* _読む文章_:
········

可能接辞形は「状況的に可能(不可能)になる場合」、
可能動詞形は「本来持ち合わせた能力により可能(不可能)である場合」に用いられる。
(1a) この服はもう小さくてキラレネァ。〔可能接辞形〕
(1b) この子はまだ小さいので、一人で服、キレネァ〔可能動詞形〕
(2a) 明日は用事があるので、ここにはコラレネァ〔可能接辞形〕
(2b) 方向音痴なので、一人ではコレネァ〔可能動詞形〕
この区別は、標準語では可能動詞形を用いるのが一般的である
五段動詞においても同様である。
(3a) 便箋がなくて、手紙、カガレネァ〔可能接辞形〕
(3b) この子はまだ小さくて、字、カゲネァ〔可能動詞形〕
~中略~
(5) この川は流れが急なので、オヨガレネァ〔可能接辞形〕
(6) この子はまだ小さいので、オヨゲネァ〔可能動詞形〕
(7) ラブレターなんて恥ずかしくてカガレネァ〔可能接辞形〕
(8) 太郎は恥ずかしがり屋だから、ラブレターなんてカゲネァ〔可能動詞形〕
「恥ずかしさ」は、(7) のように、
話者自身が自分のことについて語る場合には「状況的」なものであり、
話者自身の「能力」に起因するものではないと見なされる。
一方、(8) のように第三者について述べる場合は、
それが話者自身のことではないので、
「状況的」なものであるか、「能力的」なものであるかは判断できず、
より客観的な表現として「能力可能」の表現が選ばれるようである。
(7) (8)は「心情可能」とも呼ばれ、
可能の意味を区別する他の多くの方言では、
いずれをも「能力可能」の形式で表されることが指摘されているので、
秋田方言のこうした使い分けの意識は注目に値する。

········

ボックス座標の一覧

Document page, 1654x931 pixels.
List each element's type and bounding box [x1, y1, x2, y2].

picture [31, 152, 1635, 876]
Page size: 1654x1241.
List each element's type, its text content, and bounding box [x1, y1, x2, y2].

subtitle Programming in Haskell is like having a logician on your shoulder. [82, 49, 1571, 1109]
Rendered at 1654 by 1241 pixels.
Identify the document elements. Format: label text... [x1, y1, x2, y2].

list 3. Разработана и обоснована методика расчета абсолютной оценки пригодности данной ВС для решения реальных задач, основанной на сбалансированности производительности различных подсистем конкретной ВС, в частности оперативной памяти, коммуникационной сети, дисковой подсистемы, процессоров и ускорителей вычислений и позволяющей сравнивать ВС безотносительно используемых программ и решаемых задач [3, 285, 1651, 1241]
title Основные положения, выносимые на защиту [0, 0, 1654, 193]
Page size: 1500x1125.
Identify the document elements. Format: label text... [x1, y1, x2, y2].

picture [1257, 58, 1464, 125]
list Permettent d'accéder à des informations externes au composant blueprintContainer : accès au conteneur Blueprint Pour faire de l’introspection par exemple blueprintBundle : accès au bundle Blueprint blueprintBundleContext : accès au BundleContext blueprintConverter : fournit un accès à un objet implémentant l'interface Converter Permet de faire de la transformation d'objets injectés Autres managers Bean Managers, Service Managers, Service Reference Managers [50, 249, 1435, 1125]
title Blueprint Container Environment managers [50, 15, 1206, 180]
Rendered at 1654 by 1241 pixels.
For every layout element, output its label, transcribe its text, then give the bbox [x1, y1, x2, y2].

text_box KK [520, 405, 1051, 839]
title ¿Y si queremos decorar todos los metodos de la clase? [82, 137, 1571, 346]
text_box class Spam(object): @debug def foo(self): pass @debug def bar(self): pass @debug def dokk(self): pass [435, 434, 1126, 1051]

········

* _課題一覧_:
[A] 次の記述 (i)〜(iii) は、秋田方言の可能表現についての文章の内容と合っていますか。それぞれ「はい」か「いいえ」で答え、判断の根拠となる文章中の語句をそのまま引用してください。
(i) 可能接辞形は、状況的に可能(不可能)になる場合に用いられる。
(ii) 話者が自分自身について語る場合、「恥ずかしさ」は話者の能力に起因するものと見なされる。
(iii) 可能の意味を区別する他の多くの方言では、(7) と (8) はいずれも状況可能の形式で表される。
[B] 秋田方言の可能表現についての文章によると、(7) と (8) は何とも呼ばれていますか。
[C] 秋田方言の可能表現についての文章を、最後の一文の後から書き進めてください。

* _解答_:
[A]
(i) はい。「可能接辞形は「状況的に可能(不可能)になる場合」」
(ii) いいえ。「話者自身の「能力」に起因するものではないと見なされる。」
(iii) いいえ。「いずれをも「能力可能」の形式で表されることが指摘されている」

[B] 「心情可能」と呼ばれています。

[C]
以上の例は、すべて否定表現で示してきた。
実は秋田方言には、肯定表現では、
「状況可能」を表す形式として「スルニエー」という形があり、
「能力可能」を表す可能動詞形と使い分けがなされるのである。
(したがって肯定表現では、可能接辞形は用いられない。)
この服は仕立て直せばまだキルニエー。《状況可能》
この子はもう大きいので一人で服をキレル。《能力可能》
岩手
おでぇあたっすか-花巻方言の整理と考察-(1976年、佐藤善助)5)可能
クウニエエ(食われる - 食うことができる)
カグニエエ(書かれる - 書くことができる)
ノボラエル(のぼられる - 登ることができる)
オルラエル(おりられる - おりることができる)
カエネェア(買えない)
カワレネェア(買われない)
キルニエ(着るによい - 着ることができる)
キラエル(着られる - 可能)
山形(庄内)
荘内語及語釈(1930年、三矢重松)可能相は(甲)受身と同形、
是は文語も標準口語も同じことだが、
今ひとつ他の(乙)の形がある。
(イ)四段活が下一段になる。
書けナイ
(ロ)上下一段カ変の被役形のラを略す。
起きれナイ 来(コ)えナイ
~中略~
それから可能相の(甲)(乙)の二つの形は
用法に違いがないかというと、少々ある。
一体動作が只出来る意味なのは普通の可能で、
自然にそうなるとか、せずに居られないという様なのは
自然的可能といって区別するのだが、
(乙)の形は一体に其の自然的可能の方に用いられる。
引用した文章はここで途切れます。